Ein Stadtplan in axonometrischer Darstellung

Friedrich Weinbrenner. Bauten und Projekte in Karlsruhe

von Peter Thoma

Die bekannten Gebäude Weinbrenners der Karlsruher Innenstadt werden in axonometrischer Darstellung gezeigt. Die Begrenzung des Planes in Nord-Süd-Richtung durch Schloss-Ettlinger Tor, in West-Ost- Richtung durch Karlstraße-Achse Fasanenstraße. Grundlage ist der von Weinbrenner herausgegebene Plan von 1822. In unserem Plan ist die Stadt des Jahres 1826 gezeichnet.

Stadtplan Karlsruhes in axonometrischer Darstellung

Uns interessiert die Vision Weinbrenners von seiner Stadt; insofern sind nicht nur die gebauten, sondern auch die lediglich geplanten Werke wiedergegeben. Dies ergibt an einigen Stellen Situationen, wo sich Gebautes und Geplantes unvereinbar überlagern. Die geplanten, die erhaltenen, archivalisch erwiesenen und die lediglich zugeschriebenen Gebäude Weinbrenners sind durch Detaildarstellung gekennzeichnet, ebenso die zerstörten Bauten.

ÜBUNGSAUFGABEN -
1. Schreiben Sie aus dem Textauszug ab: Beginnen Sie bei den Worten "Friedrich Weinbrenner. Bauten", und hören Sie nach "Jahres 1826 gezeichnet." auf.
2. Welche Gruppen von Bauten Weinbrenners werden laut dem Textauszug im Plan durch Detaildarstellung gekennzeichnet? Nennen Sie alle.

Datensätze zu Elementen und Koordinaten:
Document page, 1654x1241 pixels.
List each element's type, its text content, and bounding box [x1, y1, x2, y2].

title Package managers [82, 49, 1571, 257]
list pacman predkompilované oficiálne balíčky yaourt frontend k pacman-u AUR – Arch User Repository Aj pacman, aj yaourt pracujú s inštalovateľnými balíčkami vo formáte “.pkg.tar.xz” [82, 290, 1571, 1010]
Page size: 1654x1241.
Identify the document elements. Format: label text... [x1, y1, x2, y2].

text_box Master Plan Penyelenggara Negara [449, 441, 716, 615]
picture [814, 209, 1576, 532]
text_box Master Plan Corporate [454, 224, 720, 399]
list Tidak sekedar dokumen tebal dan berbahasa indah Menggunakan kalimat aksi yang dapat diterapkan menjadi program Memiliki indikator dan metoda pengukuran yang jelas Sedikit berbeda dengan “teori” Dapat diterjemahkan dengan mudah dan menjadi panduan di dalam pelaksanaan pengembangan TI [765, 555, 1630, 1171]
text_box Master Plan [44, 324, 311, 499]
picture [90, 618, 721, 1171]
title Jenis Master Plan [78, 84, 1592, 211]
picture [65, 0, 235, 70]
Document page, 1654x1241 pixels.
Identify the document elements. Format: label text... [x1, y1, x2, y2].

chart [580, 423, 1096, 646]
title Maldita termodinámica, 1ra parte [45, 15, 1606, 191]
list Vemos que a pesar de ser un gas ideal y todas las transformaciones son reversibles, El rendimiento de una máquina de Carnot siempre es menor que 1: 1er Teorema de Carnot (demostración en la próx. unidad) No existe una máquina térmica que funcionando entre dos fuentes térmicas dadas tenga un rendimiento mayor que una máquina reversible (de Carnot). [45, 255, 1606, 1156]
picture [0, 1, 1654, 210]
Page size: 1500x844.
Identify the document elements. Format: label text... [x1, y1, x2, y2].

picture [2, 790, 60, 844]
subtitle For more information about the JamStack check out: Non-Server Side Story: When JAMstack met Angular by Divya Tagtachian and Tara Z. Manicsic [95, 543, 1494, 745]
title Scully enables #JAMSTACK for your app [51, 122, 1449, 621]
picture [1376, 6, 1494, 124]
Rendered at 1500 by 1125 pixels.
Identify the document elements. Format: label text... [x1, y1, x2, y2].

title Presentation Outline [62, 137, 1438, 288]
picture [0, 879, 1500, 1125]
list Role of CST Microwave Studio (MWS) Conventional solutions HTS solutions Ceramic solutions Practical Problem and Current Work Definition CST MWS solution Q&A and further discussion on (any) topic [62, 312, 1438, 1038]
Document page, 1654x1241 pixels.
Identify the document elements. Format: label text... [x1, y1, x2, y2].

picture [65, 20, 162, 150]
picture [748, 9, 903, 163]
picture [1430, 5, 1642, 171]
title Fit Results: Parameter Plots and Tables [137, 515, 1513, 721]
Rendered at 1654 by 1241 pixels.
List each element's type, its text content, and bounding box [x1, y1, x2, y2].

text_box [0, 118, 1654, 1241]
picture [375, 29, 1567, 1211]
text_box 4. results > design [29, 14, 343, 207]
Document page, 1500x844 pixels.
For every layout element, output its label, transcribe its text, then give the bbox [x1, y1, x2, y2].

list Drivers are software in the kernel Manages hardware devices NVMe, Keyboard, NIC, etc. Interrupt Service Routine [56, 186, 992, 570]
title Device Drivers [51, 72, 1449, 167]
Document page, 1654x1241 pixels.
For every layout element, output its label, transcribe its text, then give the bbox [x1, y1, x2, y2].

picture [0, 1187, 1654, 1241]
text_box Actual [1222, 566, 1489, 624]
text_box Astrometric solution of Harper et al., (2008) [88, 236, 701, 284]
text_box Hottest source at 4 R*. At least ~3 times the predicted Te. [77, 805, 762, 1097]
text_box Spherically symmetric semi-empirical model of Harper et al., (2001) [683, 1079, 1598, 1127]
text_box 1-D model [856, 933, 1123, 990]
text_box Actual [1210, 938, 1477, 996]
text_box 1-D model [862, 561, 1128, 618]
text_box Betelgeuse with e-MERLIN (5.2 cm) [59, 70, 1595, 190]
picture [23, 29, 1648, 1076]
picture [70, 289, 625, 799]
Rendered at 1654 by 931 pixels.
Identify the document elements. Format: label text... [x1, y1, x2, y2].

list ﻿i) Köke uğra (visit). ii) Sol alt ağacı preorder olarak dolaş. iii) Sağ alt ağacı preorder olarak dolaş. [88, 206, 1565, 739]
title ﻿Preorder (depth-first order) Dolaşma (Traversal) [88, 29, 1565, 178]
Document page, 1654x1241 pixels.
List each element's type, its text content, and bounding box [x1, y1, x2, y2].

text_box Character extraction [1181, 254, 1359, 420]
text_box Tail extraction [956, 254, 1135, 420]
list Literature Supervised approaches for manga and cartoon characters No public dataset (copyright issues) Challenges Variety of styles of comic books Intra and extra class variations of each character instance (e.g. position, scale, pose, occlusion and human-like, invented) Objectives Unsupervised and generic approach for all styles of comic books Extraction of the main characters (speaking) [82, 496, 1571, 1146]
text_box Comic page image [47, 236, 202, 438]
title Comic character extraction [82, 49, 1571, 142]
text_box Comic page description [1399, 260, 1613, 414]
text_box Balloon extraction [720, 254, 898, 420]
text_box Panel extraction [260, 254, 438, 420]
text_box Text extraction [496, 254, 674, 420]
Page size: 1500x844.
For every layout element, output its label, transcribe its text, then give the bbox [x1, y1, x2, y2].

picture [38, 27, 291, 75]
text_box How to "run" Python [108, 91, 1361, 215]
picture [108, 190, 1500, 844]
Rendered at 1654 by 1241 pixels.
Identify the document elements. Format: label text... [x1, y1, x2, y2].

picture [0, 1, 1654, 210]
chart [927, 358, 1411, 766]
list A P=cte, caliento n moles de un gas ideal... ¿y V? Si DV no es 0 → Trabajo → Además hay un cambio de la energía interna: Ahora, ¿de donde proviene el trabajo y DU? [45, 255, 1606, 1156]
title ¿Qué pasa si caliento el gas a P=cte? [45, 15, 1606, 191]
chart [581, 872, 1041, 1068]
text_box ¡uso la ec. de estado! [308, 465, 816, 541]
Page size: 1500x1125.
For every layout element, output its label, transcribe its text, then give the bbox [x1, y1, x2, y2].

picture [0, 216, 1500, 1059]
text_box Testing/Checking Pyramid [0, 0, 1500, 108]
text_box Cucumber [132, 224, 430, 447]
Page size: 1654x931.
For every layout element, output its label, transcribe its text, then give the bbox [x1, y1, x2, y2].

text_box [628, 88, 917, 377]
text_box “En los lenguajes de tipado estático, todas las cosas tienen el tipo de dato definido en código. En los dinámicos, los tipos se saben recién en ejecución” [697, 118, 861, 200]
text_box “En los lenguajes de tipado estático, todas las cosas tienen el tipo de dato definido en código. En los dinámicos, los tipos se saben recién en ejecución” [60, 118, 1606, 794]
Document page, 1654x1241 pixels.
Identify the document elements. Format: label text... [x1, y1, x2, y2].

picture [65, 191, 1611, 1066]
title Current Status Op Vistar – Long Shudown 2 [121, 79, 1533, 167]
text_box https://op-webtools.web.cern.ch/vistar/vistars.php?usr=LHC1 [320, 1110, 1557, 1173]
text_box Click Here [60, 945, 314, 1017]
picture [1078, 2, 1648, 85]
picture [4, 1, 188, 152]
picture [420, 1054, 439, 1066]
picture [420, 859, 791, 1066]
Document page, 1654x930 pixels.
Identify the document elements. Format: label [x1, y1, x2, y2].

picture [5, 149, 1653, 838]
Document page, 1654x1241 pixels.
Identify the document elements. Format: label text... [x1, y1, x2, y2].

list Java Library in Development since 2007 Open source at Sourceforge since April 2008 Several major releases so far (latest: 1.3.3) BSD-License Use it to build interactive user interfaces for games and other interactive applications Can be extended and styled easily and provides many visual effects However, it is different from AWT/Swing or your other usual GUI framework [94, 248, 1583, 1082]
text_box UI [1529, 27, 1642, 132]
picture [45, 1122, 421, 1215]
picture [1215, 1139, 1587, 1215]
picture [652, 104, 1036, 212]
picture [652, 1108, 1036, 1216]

LÖSUNGEN -
1.
Friedrich Weinbrenner. Bauten und Projekte in Karlsruhe

von Peter Thoma

Die bekannten Gebäude Weinbrenners der Karlsruher Innenstadt werden in axonometrischer Darstellung gezeigt. Die Begrenzung des Planes in Nord-Süd-Richtung durch Schloss-Ettlinger Tor, in West-Ost- Richtung durch Karlstraße-Achse Fasanenstraße. Grundlage ist der von Weinbrenner herausgegebene Plan von 1822. In unserem Plan ist die Stadt des Jahres 1826 gezeichnet.

2.
- die geplanten Gebäude
- die erhaltenen Gebäude
- die archivalisch erwiesenen Gebäude
- die lediglich zugeschriebenen Gebäude
- die zerstörten Bauten